## [Source passage]

— BEGIN —

Whats the difference between the 'ref' and 'out' keywords?

Question

I'm creating a function where I need to pass an object so that it can be modified by the function. What is the difference between:

public void myFunction(ref MyClass someClass)

and

public void myFunction(out MyClass someClass)

Which should I use and why?

Answer 1

ref is in and out.

You should use out in preference whereever it suffices for your requirements.

Answer 2

Ref tells the compiler that the object is initialized before entering the function, while out tells the compiler that the object will be initialized inside the function.

So while ref is two-ways, out is out-only.

Answer 3

Since you're passing in a reference type (a class) there is no need use ref because per default only a reference to the actual object is passed and therefore you always change the object behind the reference.

Example:

public void Foo()
{
    MyClass myObject = new MyClass();
    myObject.Name = "Dog";
    Bar(myObject);
    Console.WriteLine(myObject.Name); // Writes "Cat".
}

public void Bar(MyClass someObject)
{
    someObject.Name = "Cat";
}

As long you pass in a class you don't have to use ref if you want to change the object inside your method.

Answer 4

ref means that value is already set, method can read it and can modify it.

out means that value isn't set and method must set it before return and couldn't read before setting value.

Answer 5

@Albic. if the ref is superfluous for a reference type, what do you think this code will output?

using System;

namespace DeleteMe
{

    class Class1
    {
     private static void WithRef( ref string s )
     {
      s = "Baker";
     }

     private static void WithoutRef( string s )
     {
      s = "Charlie";
     }

     [STAThread]
     static void Main(string[] args)
     {
      string s = "Able";

      WithRef( ref s );
      WithoutRef( s );

      Console.WriteLine( s );
     }
    }
}

Answer 6

"Baker"

That's because the first one changes your string-reference to point to "Baker". Changing the reference is possible because you passed it via the ref keyword (=> a reference to a reference to a string). The Second call gets a copy of the reference to the string.

string looks some kind of special at first. But string is just a reference class and if you define

string s = "Able";

then s is a reference to a string class that contains the text "Able"! Another assignment to the same variable via

s = "Baker";

does not change the original string but just creates a new instance and let s point to that instance!

You can try it with the following little code example:

string s = "Able";
string s2 = s;
s = "Baker";
Console.WriteLine(s2);

What do you expect? What you will get is still "Able" because you just set the reference in s to another instance while s2 points to the original instance.

EDIT: string is also immutable which means there is simply no method or property that modifies an existing string instance (you can try to find one in the docs but you won't fins any :-) ). All string manipulation methods return a new string instance! (That's why you often get a better performance when using the StringBuilder class)

Answer 7

Damn it, I still no gettin' it.. :'(

Answer 8

Cath, Let's say Dom shows up at Peter's cubicle about the memo about the TPS reports.

If Dom were a ref argument, he would have a printed copy of the memo.

If Dom were an out argument, he'd make Peter print a new copy of the memo for him to take with him.

— END —

## [To be done]
In the forum thread on the ref and out keywords, what does the second answer say the out keyword tells the compiler?

(Dataset entries)
— BEGIN —

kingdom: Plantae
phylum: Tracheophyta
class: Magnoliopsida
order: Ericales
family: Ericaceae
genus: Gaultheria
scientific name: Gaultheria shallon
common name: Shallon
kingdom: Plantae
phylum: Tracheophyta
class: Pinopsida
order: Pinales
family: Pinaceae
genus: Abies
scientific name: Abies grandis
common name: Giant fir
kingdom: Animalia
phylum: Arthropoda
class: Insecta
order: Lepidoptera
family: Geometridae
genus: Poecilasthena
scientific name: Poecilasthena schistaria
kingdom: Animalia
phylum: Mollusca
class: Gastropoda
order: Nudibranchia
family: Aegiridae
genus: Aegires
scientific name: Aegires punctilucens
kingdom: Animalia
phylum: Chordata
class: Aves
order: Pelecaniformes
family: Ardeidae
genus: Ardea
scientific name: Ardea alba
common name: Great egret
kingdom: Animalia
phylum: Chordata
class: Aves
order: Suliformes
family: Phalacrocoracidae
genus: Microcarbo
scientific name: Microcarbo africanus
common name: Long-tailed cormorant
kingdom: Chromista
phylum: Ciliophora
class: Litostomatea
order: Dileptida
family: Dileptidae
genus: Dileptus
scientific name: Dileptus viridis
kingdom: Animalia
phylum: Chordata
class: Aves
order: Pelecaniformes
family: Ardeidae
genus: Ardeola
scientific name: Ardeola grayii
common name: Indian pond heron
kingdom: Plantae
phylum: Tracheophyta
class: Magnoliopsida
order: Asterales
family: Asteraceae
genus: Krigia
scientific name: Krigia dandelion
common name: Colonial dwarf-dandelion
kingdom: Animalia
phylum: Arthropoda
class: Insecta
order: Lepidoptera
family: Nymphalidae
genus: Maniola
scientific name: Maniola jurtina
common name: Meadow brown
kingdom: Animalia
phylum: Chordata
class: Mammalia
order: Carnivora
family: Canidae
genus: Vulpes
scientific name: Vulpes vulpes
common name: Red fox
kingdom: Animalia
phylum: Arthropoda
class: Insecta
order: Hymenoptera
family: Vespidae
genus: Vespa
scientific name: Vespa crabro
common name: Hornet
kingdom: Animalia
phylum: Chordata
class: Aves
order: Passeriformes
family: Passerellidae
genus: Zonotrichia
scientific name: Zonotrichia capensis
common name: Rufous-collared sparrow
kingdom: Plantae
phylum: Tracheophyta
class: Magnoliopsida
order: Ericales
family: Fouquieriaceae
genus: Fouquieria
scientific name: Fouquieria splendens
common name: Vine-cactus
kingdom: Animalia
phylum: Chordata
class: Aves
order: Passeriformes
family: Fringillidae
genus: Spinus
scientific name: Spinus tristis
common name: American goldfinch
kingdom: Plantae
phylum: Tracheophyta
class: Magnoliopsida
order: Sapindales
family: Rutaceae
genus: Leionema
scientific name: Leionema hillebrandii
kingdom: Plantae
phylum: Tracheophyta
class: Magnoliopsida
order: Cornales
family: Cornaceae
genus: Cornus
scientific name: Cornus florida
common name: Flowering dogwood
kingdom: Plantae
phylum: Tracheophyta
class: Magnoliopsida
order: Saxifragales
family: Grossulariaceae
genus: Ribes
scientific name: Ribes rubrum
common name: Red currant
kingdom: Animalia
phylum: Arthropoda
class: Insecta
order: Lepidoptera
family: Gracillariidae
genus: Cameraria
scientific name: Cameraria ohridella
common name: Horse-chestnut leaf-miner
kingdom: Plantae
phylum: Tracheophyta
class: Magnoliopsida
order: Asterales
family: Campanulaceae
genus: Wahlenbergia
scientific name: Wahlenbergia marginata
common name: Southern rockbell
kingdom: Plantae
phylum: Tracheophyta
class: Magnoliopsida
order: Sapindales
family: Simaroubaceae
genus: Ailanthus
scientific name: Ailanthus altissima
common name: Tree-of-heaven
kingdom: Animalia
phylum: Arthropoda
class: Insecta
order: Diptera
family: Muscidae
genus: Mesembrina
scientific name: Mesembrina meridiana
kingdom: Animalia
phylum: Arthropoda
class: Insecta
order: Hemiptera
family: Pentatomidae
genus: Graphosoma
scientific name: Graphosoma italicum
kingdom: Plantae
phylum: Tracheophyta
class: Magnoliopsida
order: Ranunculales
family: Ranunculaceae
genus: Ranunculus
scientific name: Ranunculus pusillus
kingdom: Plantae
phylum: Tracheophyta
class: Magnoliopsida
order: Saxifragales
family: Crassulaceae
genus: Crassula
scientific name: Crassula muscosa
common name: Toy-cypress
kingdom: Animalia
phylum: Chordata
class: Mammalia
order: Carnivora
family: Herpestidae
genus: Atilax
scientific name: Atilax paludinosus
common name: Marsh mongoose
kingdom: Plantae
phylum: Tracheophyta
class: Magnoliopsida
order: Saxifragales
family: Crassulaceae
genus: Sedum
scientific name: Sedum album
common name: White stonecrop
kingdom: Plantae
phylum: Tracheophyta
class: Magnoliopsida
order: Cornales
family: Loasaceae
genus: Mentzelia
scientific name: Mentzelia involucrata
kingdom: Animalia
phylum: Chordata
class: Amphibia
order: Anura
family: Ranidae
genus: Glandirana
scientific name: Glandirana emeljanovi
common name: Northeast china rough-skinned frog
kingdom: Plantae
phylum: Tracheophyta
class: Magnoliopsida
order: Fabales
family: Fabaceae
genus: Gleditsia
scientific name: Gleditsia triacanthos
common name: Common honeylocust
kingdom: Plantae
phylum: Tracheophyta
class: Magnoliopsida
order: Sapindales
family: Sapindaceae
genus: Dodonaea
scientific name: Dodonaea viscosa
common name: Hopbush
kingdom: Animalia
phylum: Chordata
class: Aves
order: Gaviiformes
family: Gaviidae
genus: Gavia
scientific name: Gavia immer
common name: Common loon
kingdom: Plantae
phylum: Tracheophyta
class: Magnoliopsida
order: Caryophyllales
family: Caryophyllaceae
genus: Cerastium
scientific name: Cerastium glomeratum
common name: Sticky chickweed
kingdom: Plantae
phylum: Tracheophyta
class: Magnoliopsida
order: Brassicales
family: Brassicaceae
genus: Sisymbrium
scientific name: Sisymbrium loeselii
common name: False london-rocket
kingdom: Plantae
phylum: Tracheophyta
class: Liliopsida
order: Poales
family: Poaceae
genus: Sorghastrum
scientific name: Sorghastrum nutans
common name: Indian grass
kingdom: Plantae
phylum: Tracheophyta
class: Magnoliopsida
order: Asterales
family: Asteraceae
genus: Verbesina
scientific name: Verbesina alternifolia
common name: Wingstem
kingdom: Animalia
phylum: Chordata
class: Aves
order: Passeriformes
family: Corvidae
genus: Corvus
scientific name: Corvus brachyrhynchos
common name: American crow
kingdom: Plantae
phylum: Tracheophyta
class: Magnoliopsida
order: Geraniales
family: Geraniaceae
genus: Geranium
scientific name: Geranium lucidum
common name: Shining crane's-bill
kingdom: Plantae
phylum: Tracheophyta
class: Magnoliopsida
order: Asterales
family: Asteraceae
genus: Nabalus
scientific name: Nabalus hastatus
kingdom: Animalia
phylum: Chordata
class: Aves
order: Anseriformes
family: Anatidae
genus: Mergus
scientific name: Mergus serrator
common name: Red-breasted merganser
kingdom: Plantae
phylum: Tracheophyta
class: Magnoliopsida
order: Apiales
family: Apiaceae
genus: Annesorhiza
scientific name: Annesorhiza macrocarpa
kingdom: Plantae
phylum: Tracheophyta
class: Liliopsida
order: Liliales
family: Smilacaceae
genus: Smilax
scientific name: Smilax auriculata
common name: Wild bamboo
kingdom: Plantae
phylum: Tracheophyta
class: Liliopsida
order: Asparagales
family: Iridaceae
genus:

— END —

## [Solution]
It tells the compiler that the object will be initialized inside the function.